▸ Dokumentabschnitt

....................

Für die Fachschaftszeitung "Wurzelmännchen" an der TU Clausthal entstand der folgende Artikel im März 2007 - "Sofwareentwicklung unter Kontrolle":
Probleme
Die Entwicklung von Software im Team stellt alle Entwickler vor das Problem, dass jeder nur einen Teil der Software schreiben kann, denn schließlich soll gemeinsam eine umfangreiche und nicht von jedem eine eigene minimale Version einer Software implementiert werden. Ab einem gewissen Zeitpunkt benötigt jedoch jeder Entwickler des Teams Zugriff auf alle Quellcode-Teile, um daraus eine (hoffentlich) lauffähige Software zusammensetzen zu können. Das Herummailen von Quellcode und Teilen desselben ist in der Anfangsphase bei kleinen Projekten möglicherweise noch ein gangbarer Weg - bei größeren Software-Paketen mit vielen Quellcode-Dateien oder wenn es häufige Updates der einzelnen Komponenten gibt, raubt die Verwaltung des Codes jedoch viel Zeit, die dann nicht mehr für die eigentliche Entwicklung zur Verfügung steht.
Abhilfe
Abhilfe schafft hier offensichtlich primär die Einrichtung eines zentralen und von jedem Entwickler zugreifbaren Speicherplatzes. Betrachtet man den Prozess verteilter Programmierung noch etwas genauer, stellt sich jedoch heraus, dass ab und an die Notwendigkeit besteht, im Code eines anderen Entwicklers etwas zu ändern; möglicherweise arbeiten auch zwei Entwickler an derselben Datei. Derartige konkurrierende Zugriffe sind ohne eine Synchronisation oder das Sperren ("Locking") der Zugriffe auf eine Datei nicht handhabbar. Sperrungen von Dateien haben sich aber relativ häufig als Bumerang entpuppt, denn sie werden gern (besonders zu fortgeschrittener Zeit) nicht wieder gelöst, wodurch der Entwicklungsprozess verlangsamt oder wieder Zeit für die Administration des Speicherplatzes notwendig wird. Eine Synchronisation wiederum ist über das Internet schwer realisierbar.

....................

▸ Datensatzinhalt
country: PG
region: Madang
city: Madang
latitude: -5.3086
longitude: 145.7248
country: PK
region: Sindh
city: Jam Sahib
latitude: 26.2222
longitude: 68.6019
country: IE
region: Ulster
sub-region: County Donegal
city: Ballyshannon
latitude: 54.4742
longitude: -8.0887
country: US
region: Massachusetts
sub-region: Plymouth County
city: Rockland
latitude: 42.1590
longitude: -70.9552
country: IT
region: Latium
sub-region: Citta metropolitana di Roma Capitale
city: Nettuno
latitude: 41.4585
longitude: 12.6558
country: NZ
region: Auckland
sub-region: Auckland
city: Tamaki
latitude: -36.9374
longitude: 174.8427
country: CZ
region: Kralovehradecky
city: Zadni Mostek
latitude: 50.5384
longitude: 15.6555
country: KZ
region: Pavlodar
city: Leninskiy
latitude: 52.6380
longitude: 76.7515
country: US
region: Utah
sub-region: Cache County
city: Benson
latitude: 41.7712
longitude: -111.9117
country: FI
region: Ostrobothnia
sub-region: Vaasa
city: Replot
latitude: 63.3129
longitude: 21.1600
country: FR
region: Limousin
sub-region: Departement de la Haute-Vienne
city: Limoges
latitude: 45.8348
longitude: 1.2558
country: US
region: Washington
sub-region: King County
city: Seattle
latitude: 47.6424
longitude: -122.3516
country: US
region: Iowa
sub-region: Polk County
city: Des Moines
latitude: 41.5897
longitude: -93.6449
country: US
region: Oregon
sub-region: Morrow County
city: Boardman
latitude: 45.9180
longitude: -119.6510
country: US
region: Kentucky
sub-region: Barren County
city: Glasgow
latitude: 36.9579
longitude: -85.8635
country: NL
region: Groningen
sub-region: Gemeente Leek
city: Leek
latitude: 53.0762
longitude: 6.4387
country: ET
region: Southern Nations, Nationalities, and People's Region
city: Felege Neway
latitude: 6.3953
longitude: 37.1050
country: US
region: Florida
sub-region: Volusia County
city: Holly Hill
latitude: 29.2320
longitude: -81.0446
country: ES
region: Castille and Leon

....................

▸ Kurze Übung
Wie lässt sich der Artikel über Softwareentwicklung im Team in genau zwei Sätzen zusammenfassen? Die Einträge spielen hierfür keine Rolle.

▸ Antwort siehe unten
Bei der Softwareentwicklung im Team schreibt jeder nur einen Teil, braucht aber irgendwann Zugriff auf den gesamten Quellcode, und das Herummailen von Code kostet bei größeren Projekten oder häufigen Updates viel Verwaltungszeit. Ein zentraler, für alle zugreifbarer Speicherplatz schafft Abhilfe, doch konkurrierende Zugriffe verlangen Synchronisation oder Sperren, wobei Sperren oft nicht wieder gelöst werden und eine Synchronisation über das Internet schwer realisierbar ist.